Many Irish did not take to the treaty, seeing the partition and retention of the monarchy as a betrayal of Ireland, and predictably, an armed struggling took place (the Irish civil war) which the pro-treaty side won. Partition caused particular strife in County Donegal in the North-West, which took a major economic hit when an international border suddenly appeared between it and the largest city and major port in the region (Derry-Londonderry). Even up to the 80s the roads there were in a shocking state of disrepair.

In 1937, a new constitution in the Free State effectively transformed it into a Republic, with a President ratifying laws instead of the King, though this was not officially formalised until 1948. The constitution still claimed jurisdiction over Northern Ireland, a state of affairs that changed in 1998 with the Good Friday Agreement.

For its part, the Parliament of Northern Ireland continued in buildings a stone’s throw from my old school until 1973 , shortly after the start of the Troubles. It was dominated by Unionists its whole term, and abolished when it refused to return power over law and order to the UK government following Bloody Sunday. Northern Ireland remained governed by the UK until the Good Friday Agreement was signed in 1998, when it would be governed by a mandatory coalition of Unionists and Nationalists with an elected Assembly- this arrangement lasted until 2003 when it was suspended due to suspicions of an IRA spy ring. The charges brought were dropped, but the suspension carried on until the St Andrew’s agreement in 2006. The Assembly was restored following elections in March the following year.

And that is where we find ourselves today.

In the book of Daniel, God shows the prophet several visions which shows that He is watching over history and that he, ultimately, is in charge. He saw empires, rulers, and the difficulty the people of God would face, but ultimately he sees a message of hope, of a Son of Man and an Ancient of Days, and an inheritance that would not fade.
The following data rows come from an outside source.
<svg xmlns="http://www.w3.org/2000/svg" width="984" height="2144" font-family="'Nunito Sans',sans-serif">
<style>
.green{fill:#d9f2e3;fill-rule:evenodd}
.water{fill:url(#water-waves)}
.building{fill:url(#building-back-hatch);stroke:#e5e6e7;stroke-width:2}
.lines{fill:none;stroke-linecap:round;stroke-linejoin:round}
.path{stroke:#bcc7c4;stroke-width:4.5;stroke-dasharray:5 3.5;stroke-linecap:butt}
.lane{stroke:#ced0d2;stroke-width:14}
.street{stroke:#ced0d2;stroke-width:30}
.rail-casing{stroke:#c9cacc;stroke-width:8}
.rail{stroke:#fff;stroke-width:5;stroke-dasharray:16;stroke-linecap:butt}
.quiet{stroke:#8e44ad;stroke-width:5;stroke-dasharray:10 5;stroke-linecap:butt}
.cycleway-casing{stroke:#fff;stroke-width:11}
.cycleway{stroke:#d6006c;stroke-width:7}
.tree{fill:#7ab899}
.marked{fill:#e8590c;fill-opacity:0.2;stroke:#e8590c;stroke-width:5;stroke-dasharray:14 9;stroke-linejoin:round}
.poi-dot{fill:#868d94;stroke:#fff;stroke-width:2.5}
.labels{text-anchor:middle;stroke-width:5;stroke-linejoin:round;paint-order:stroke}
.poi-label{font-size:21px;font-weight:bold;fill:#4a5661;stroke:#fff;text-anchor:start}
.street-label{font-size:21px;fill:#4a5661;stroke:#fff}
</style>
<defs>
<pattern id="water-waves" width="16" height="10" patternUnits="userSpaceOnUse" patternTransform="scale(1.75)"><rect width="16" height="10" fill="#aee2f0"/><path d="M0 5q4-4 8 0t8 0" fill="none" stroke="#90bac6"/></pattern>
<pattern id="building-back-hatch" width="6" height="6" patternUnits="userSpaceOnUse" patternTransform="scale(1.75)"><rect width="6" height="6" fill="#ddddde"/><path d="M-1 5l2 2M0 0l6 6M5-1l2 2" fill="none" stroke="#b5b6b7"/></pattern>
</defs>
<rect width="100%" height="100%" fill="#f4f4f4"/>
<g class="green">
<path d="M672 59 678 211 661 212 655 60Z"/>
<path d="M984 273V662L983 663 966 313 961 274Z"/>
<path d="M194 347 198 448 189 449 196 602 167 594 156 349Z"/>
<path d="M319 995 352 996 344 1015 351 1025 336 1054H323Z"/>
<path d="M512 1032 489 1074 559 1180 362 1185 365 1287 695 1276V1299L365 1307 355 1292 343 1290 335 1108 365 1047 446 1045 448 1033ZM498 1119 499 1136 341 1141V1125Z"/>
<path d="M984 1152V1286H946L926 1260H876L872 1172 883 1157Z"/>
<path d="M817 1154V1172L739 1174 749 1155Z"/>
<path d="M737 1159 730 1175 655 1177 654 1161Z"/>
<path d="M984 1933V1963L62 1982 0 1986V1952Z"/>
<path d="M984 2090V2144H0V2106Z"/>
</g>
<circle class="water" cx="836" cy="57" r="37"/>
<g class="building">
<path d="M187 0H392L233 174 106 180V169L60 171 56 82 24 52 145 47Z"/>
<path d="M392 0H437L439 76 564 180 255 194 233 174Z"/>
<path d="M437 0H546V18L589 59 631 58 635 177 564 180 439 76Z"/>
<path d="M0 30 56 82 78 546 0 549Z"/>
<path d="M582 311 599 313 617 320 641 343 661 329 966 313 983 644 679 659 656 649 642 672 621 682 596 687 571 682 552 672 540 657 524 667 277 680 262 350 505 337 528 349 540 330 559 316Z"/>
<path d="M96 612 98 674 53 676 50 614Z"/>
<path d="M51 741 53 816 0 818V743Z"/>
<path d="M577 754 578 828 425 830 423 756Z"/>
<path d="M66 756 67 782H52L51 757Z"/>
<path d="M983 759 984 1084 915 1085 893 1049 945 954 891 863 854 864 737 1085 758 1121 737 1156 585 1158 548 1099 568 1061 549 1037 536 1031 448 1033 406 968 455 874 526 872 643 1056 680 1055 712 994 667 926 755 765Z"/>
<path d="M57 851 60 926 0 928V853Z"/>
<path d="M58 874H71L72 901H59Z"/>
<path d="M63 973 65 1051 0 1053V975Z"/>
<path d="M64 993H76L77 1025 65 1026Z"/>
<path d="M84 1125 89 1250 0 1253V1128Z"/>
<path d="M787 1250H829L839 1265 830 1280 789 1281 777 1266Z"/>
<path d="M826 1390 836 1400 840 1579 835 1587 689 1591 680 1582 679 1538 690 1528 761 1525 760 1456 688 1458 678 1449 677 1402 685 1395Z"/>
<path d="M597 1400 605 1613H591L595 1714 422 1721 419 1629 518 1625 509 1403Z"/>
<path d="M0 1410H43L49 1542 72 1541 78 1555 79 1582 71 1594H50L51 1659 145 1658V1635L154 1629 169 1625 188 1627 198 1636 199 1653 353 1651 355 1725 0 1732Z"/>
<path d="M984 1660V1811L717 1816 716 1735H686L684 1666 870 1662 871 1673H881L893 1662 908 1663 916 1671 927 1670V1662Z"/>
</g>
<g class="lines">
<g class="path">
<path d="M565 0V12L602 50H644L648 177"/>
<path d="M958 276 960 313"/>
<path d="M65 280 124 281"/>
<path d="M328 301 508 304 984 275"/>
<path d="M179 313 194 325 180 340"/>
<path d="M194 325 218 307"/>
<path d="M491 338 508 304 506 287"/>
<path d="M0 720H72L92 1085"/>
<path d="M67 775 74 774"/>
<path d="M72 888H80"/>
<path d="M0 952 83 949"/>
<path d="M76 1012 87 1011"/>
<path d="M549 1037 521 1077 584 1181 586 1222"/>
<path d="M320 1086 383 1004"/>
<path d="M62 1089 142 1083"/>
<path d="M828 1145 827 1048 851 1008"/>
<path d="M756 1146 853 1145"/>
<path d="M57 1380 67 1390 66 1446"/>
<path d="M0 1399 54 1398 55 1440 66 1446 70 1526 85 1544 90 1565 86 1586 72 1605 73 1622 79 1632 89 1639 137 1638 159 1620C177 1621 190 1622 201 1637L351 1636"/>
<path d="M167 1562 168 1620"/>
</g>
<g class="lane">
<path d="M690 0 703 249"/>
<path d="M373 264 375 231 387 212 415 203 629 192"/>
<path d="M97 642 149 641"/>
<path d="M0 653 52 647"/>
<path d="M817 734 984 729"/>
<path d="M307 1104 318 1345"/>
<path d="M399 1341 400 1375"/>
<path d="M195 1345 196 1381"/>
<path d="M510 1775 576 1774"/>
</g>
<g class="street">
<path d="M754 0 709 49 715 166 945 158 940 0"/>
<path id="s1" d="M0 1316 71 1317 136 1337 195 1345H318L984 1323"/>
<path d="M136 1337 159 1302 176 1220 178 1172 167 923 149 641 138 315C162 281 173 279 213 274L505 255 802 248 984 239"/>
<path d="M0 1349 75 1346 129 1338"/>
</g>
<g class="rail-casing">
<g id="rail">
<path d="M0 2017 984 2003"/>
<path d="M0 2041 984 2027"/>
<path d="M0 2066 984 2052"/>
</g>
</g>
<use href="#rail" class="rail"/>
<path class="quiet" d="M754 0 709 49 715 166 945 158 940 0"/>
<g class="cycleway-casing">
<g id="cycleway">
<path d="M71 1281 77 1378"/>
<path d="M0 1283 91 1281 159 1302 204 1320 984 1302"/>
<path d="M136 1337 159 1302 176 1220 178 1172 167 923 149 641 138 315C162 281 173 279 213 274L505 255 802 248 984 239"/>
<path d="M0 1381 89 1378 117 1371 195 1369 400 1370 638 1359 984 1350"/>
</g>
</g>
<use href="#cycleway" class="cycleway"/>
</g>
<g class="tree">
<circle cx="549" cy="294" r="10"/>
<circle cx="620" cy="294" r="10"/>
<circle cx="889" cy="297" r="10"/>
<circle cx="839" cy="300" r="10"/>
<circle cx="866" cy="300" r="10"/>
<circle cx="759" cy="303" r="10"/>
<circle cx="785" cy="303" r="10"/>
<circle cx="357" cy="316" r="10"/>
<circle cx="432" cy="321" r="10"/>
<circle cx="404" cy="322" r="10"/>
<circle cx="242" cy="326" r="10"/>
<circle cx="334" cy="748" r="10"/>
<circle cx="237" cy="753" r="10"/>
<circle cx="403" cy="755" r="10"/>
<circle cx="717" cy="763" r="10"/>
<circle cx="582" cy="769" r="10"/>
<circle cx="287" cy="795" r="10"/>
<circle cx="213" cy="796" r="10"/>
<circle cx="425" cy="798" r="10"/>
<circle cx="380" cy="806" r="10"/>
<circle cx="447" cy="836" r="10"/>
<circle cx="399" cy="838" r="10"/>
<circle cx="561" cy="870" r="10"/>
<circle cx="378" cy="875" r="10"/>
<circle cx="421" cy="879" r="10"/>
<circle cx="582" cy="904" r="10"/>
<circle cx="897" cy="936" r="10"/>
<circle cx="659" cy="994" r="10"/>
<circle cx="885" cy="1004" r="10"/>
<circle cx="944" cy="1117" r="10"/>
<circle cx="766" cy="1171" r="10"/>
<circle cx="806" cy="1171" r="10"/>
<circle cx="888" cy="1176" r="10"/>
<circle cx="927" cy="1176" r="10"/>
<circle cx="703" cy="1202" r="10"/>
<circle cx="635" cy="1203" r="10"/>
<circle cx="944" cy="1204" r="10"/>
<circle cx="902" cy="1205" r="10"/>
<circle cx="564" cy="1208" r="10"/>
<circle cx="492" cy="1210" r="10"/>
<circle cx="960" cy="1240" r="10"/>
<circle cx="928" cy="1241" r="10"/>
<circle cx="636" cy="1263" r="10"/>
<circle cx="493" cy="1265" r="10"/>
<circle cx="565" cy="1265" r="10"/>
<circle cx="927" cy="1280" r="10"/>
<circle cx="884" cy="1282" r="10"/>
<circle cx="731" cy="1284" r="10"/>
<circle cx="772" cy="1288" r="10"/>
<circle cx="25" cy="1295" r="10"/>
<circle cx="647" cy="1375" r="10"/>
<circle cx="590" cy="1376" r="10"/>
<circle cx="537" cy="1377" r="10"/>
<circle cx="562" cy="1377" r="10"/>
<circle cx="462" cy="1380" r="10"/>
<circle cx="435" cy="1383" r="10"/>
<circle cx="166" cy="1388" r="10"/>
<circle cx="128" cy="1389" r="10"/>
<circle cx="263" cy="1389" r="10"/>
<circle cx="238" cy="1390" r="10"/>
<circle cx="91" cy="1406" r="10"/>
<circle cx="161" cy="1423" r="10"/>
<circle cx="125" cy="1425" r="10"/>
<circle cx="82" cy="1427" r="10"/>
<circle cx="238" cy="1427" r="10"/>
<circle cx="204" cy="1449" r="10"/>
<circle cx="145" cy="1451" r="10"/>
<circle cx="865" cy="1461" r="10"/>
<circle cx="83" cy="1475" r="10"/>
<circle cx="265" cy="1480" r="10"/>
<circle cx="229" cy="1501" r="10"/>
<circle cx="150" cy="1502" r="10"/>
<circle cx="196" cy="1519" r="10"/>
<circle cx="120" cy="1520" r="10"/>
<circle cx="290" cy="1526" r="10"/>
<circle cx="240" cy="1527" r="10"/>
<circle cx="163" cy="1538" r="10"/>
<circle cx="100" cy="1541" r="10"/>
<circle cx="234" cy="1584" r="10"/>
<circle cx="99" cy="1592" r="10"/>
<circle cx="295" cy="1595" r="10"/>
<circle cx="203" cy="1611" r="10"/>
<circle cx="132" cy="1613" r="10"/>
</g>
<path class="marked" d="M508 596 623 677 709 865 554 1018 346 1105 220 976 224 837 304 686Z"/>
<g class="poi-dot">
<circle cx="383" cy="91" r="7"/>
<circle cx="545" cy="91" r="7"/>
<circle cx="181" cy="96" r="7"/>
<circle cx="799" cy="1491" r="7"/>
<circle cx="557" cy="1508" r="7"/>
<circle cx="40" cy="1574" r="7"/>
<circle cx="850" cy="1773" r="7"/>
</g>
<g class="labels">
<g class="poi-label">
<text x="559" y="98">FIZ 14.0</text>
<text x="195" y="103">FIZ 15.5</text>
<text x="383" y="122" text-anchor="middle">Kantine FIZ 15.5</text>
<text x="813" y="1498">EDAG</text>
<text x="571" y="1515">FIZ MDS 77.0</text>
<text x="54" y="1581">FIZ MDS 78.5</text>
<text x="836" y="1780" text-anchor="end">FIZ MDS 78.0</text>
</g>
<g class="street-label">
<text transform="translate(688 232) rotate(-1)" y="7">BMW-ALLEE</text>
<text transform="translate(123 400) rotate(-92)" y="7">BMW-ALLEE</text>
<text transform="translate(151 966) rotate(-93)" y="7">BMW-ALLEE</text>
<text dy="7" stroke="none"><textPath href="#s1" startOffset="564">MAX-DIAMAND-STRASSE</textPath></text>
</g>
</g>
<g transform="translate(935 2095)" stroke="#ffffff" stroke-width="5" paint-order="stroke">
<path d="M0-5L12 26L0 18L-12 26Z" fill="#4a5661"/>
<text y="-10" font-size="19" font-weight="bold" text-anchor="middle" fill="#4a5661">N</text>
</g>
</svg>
The people of God in Ireland have the same promise, and though we do not understand everything, we know that God is behind all things.

Then I said, “O my lord, what shall be the outcome of these things?” He said, “Go your way, Daniel, for the words are shut up and sealed until the time of the end. Many shall purify themselves and make themselves white and be refined, but the wicked shall act wickedly. And none of the wicked shall understand, but those who are wise shall understand. […] But go your way till the end. And you shall rest and shall stand in your allotted place at the end of the days.”